◆ Task to complete:
Reproduce the entries word for word, and omit any picture you find in them.

◆ Data records:
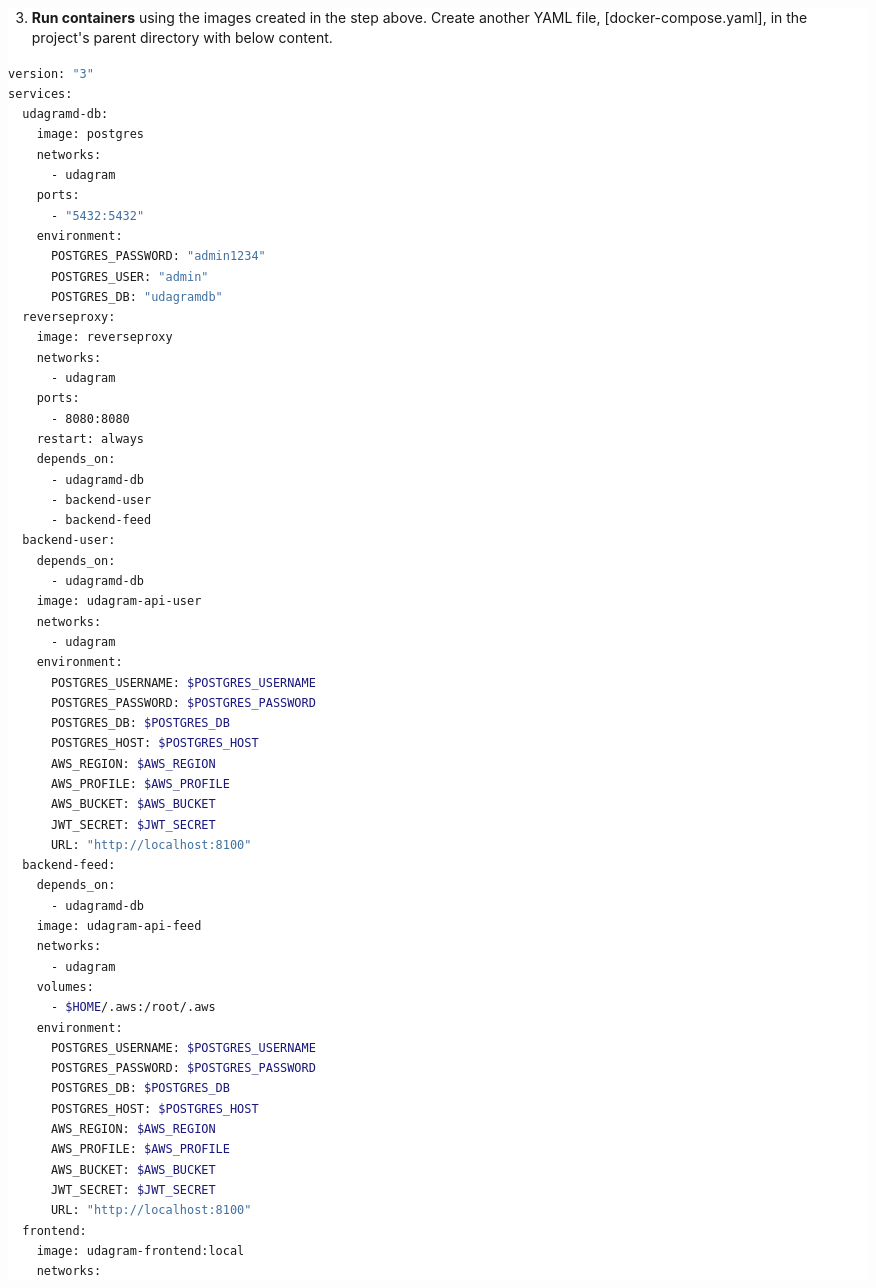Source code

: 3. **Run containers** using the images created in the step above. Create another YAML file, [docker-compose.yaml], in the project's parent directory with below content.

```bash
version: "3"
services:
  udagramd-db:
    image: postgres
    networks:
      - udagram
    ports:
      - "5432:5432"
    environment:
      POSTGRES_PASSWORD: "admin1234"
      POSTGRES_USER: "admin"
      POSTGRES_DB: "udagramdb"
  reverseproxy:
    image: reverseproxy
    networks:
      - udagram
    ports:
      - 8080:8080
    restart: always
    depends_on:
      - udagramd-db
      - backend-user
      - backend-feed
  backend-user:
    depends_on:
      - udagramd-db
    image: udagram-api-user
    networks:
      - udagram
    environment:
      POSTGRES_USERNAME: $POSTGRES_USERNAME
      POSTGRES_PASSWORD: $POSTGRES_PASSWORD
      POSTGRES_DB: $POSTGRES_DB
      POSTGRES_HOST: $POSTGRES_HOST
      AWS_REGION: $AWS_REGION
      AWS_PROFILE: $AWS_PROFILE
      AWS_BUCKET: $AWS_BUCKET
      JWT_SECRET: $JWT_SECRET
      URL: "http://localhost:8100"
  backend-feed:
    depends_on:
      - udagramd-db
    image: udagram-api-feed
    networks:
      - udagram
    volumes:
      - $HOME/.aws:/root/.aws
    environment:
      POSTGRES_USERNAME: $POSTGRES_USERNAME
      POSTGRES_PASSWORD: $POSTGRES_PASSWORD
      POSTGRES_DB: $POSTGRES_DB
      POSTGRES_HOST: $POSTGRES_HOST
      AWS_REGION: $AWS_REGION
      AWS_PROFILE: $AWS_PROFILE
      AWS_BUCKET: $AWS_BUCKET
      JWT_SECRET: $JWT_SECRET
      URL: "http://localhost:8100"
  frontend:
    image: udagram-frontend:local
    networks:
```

◆ Completed exercise:
Source code

: 3. **Run containers** using the images created in the step above. Create another YAML file, [docker-compose.yaml], in the project's parent directory with below content.

```bash
version: "3"
services:
  udagramd-db:
    image: postgres
    networks:
      - udagram
    ports:
      - "5432:5432"
    environment:
      POSTGRES_PASSWORD: "admin1234"
      POSTGRES_USER: "admin"
      POSTGRES_DB: "udagramdb"
  reverseproxy:
    image: reverseproxy
    networks:
      - udagram
    ports:
      - 8080:8080
    restart: always
    depends_on:
      - udagramd-db
      - backend-user
      - backend-feed
  backend-user:
    depends_on:
      - udagramd-db
    image: udagram-api-user
    networks:
      - udagram
    environment:
      POSTGRES_USERNAME: $POSTGRES_USERNAME
      POSTGRES_PASSWORD: $POSTGRES_PASSWORD
      POSTGRES_DB: $POSTGRES_DB
      POSTGRES_HOST: $POSTGRES_HOST
      AWS_REGION: $AWS_REGION
      AWS_PROFILE: $AWS_PROFILE
      AWS_BUCKET: $AWS_BUCKET
      JWT_SECRET: $JWT_SECRET
      URL: "http://localhost:8100"
  backend-feed:
    depends_on:
      - udagramd-db
    image: udagram-api-feed
    networks:
      - udagram
    volumes:
      - $HOME/.aws:/root/.aws
    environment:
      POSTGRES_USERNAME: $POSTGRES_USERNAME
      POSTGRES_PASSWORD: $POSTGRES_PASSWORD
      POSTGRES_DB: $POSTGRES_DB
      POSTGRES_HOST: $POSTGRES_HOST
      AWS_REGION: $AWS_REGION
      AWS_PROFILE: $AWS_PROFILE
      AWS_BUCKET: $AWS_BUCKET
      JWT_SECRET: $JWT_SECRET
      URL: "http://localhost:8100"
  frontend:
    image: udagram-frontend:local
    networks:
```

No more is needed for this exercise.